But 10 minutes in, we were flying. Callers called and my standby friends and octogenarian godmother were not needed after all. The star was the female bouncer who rang and gave her unvarnished take on how to deal with very drunk young women in her nightclub. It was scintillating, frontline stuff I hadn’t heard anywhere else.

Radio is also a club without a postcode and can be genuinely useful, as well as funny. I shall never forget when Chrissie, a listener to my old BBC 5Live morning show, called me one day to say she was locked in her kitchen after the internal door handle broke. And not knowing if we could sort this, I challenged our club of listeners to free Chrissie in the three hours of airtime I had. And you know what, with the help of some far more talented folk than me, we bloody did.

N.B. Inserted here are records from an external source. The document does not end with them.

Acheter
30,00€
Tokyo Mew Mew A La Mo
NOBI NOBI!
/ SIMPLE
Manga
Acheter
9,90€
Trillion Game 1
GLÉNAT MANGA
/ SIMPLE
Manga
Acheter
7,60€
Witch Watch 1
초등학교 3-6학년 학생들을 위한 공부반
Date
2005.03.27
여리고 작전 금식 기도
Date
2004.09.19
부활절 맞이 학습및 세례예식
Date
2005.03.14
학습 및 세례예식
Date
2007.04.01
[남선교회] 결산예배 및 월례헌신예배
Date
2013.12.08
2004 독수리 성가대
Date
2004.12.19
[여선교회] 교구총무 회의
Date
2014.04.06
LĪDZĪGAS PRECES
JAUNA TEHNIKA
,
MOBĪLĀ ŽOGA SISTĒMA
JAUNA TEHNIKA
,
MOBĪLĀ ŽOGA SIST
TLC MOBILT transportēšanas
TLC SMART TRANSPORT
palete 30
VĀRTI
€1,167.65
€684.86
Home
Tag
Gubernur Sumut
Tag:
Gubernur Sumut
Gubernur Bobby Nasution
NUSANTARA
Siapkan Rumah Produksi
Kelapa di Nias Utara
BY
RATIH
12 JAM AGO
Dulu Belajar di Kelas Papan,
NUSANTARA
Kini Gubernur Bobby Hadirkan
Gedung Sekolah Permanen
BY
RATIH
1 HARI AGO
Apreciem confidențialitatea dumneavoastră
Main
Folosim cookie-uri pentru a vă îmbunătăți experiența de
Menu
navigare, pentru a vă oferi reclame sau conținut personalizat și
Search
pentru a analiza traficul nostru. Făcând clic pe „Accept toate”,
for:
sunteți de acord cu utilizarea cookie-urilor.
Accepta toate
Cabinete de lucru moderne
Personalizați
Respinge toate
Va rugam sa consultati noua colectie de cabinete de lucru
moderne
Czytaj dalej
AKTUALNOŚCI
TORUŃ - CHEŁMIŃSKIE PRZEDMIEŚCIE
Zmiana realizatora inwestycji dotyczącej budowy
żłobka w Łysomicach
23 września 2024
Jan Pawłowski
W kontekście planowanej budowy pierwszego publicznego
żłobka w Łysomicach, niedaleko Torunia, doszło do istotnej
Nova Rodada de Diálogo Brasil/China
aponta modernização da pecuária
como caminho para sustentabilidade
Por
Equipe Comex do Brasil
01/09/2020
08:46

It was joyous and she got to her lunch with the girls at the local pub on time. I floated out of the studio, high on life and the goodness of people that day. And the sheer randomness of the whole experience.

Listeners may not be writing our words down anymore à la 1922 – they may be helping us write the script of the times we find ourselves in – but radio is still providing a totally unique connection in a world that isn’t short of them.

When I took over the helm at Woman’s Hour, at the start of our 75th year, I was very pleased to be able to receive a message from Her Majesty the Queen, on behalf of our team and listeners and share it on my first day. In the final part of the note, the late Queen displayed a key understanding of the power of the radio when choosing the following words: “In this notable anniversary year, I wish you continued success in your important work as a friend, guide and advocate for women everywhere.”

A friend. A funny, challenging, and informative pal you can always count on. Happy birthday dear radio, you resilient gorgeous thing you.